Dataset extract:
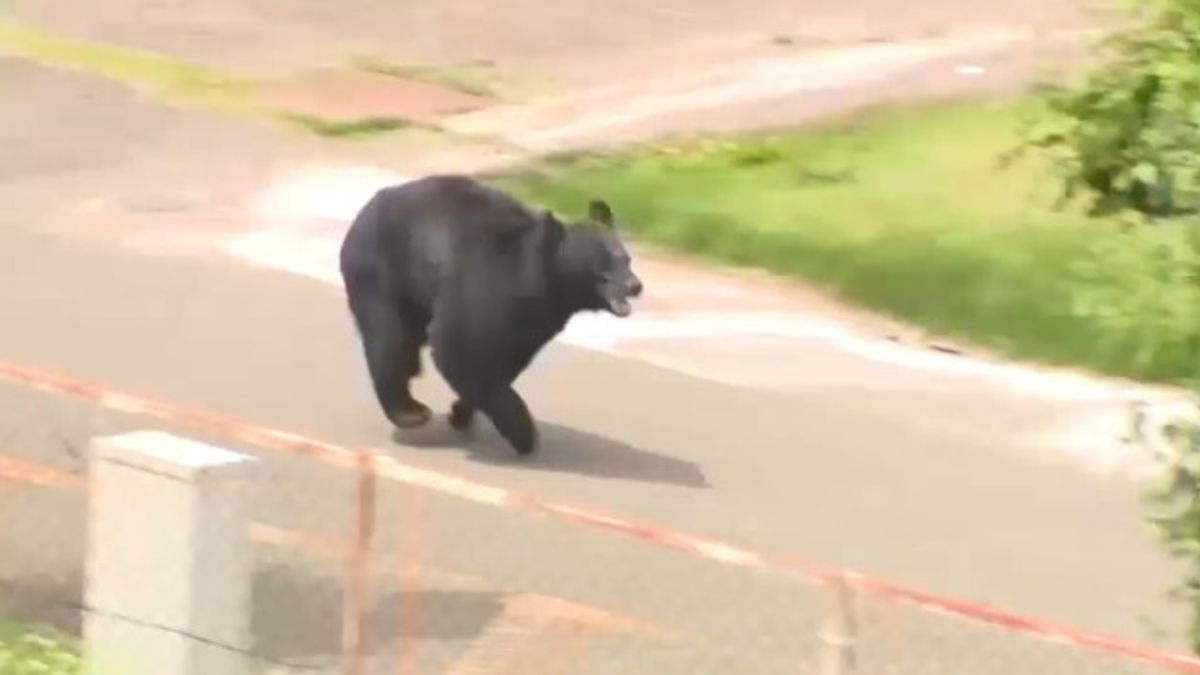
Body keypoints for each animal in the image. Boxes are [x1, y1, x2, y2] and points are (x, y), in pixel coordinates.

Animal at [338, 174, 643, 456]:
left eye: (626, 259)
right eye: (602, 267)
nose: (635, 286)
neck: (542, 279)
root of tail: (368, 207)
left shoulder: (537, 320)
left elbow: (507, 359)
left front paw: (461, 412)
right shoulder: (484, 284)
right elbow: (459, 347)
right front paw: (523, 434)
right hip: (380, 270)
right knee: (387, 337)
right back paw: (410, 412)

* * *

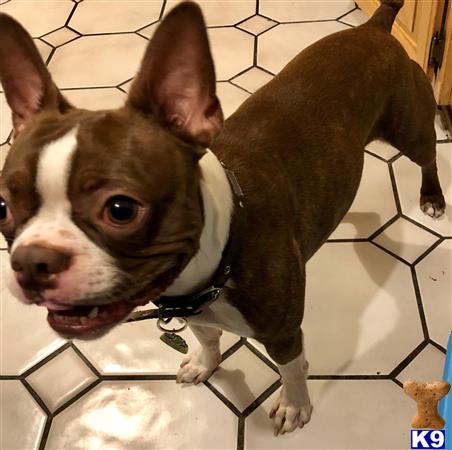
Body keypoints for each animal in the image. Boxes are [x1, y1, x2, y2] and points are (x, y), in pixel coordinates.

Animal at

...

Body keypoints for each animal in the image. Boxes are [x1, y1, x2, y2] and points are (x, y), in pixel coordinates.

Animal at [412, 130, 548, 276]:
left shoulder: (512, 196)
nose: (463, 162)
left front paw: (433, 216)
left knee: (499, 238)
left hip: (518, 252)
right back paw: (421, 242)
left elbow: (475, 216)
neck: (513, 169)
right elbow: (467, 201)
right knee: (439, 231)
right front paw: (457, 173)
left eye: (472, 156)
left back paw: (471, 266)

About this task: Filter the records down to the lines that contain the string "left", and copy those lines.

Expected answer:
left eye: (626, 259)
left shoulder: (537, 320)
left elbow: (507, 359)
left front paw: (461, 412)
left shoulder: (512, 196)
left front paw: (433, 216)
left knee: (499, 238)
left hip: (518, 252)
left elbow: (475, 216)
left eye: (472, 156)
left back paw: (471, 266)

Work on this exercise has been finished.